Case study: Start the Conversation
Lucy, Kitty, Hannah, Mia and Charli are a student action group devoted to advocating for the revision of the sexual education and consent curriculum in Victorian government schools, with an end-goal of reducing rape culture in the wider community. After some unfortunate events at their school, they took the initiative and facilitated a series of student-led discussion forums to research their cohort’s understanding of respectful relationships and identify gaps in their knowledge that they could help fill.
After identifying an issue with how the Respectful Relationships program is delivered in schools, the group used Instagram and social media to facilitate three student-led discussion forums, each with a different focus.
The focus of the first forum was to create a space where all students felt comfortable to share their thoughts and feelings. This was achieved by first sharing their own experiences and then opening the floor for other students. After the success of the first forum, the second forum was more structured and asked the question “What do you want to learn about?”. Due to the popularity of the second forum, they decided to run a third to continue to collect qualitative data. In the third forum, Start the Conversation engaged and invited in Northern Centre Against Sexual Assault (NCASA) who were able to listen to students concerns and be onsite to support students as they discussed this sensitive information.
Get the students' report below!
Once all the information from the forums was gathered, the students arranged a meeting with their school's leadership team, wellbeing staff and the Respectful Relationship representative for the area to share the findings and discuss a way forward. The meeting was successful, and they began to work and build a strong relationship with NCASA to develop educational programs they can deliver to the school based on the needs identified at the forums.
Start the Conversation were also invited to participate in a Respectful Relationships Student Voice Pilot program, where they were able to voice the concerns of the students and school directly and learn more about the program. After this meeting and independent research, they identified two issues with the current Respectful Relationships program:
Teachers who are expected to deliver this program don’t receive enough support or training (there are only 34 support staff to support over 1000 schools and teachers!)
Students need to be asked more frequently what they feel they need to learn because students will always have the most relevant answer.

RECORD EXTRACTS =
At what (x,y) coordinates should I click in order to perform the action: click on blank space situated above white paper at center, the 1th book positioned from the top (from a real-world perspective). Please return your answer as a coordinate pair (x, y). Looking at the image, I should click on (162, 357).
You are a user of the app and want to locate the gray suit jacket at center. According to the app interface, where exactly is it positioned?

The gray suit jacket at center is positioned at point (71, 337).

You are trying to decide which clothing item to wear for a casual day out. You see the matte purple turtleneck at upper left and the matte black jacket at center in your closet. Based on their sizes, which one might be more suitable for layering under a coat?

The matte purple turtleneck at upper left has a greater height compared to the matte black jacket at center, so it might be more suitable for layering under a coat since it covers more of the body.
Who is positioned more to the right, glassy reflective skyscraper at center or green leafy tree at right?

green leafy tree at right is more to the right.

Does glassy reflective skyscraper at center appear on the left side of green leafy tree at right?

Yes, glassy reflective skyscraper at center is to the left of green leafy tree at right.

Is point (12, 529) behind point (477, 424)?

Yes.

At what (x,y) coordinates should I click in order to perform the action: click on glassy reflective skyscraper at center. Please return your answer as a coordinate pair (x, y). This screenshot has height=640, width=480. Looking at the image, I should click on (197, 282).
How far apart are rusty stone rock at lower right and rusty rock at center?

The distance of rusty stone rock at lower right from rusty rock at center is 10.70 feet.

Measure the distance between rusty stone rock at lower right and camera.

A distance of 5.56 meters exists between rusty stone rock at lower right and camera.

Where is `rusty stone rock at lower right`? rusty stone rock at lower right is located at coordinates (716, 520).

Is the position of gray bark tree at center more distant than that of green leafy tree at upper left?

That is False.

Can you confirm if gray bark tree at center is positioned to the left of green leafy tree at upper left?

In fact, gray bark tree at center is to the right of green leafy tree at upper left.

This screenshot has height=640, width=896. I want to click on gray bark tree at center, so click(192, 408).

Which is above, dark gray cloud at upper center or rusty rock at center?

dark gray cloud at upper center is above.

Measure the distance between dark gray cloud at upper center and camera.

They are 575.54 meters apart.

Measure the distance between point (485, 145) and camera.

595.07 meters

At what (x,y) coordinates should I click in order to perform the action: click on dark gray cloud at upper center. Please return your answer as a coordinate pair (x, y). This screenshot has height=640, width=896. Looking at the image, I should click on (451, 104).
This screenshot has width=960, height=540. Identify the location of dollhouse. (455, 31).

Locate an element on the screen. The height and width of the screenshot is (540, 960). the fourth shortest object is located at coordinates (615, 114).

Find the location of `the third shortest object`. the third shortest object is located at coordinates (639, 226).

WHAT YOU WILL DO =
(A) According to the Start the Conversation case study, what question did the second forum ask?
(B) Copy from the Start the Conversation case study everything from "After identifying an" down to "a different focus.".

SOLUTIONS PER TASK =
(A) "What do you want to learn about?"

(B)
After identifying an issue with how the Respectful Relationships program is delivered in schools, the group used Instagram and social media to facilitate three student-led discussion forums, each with a different focus.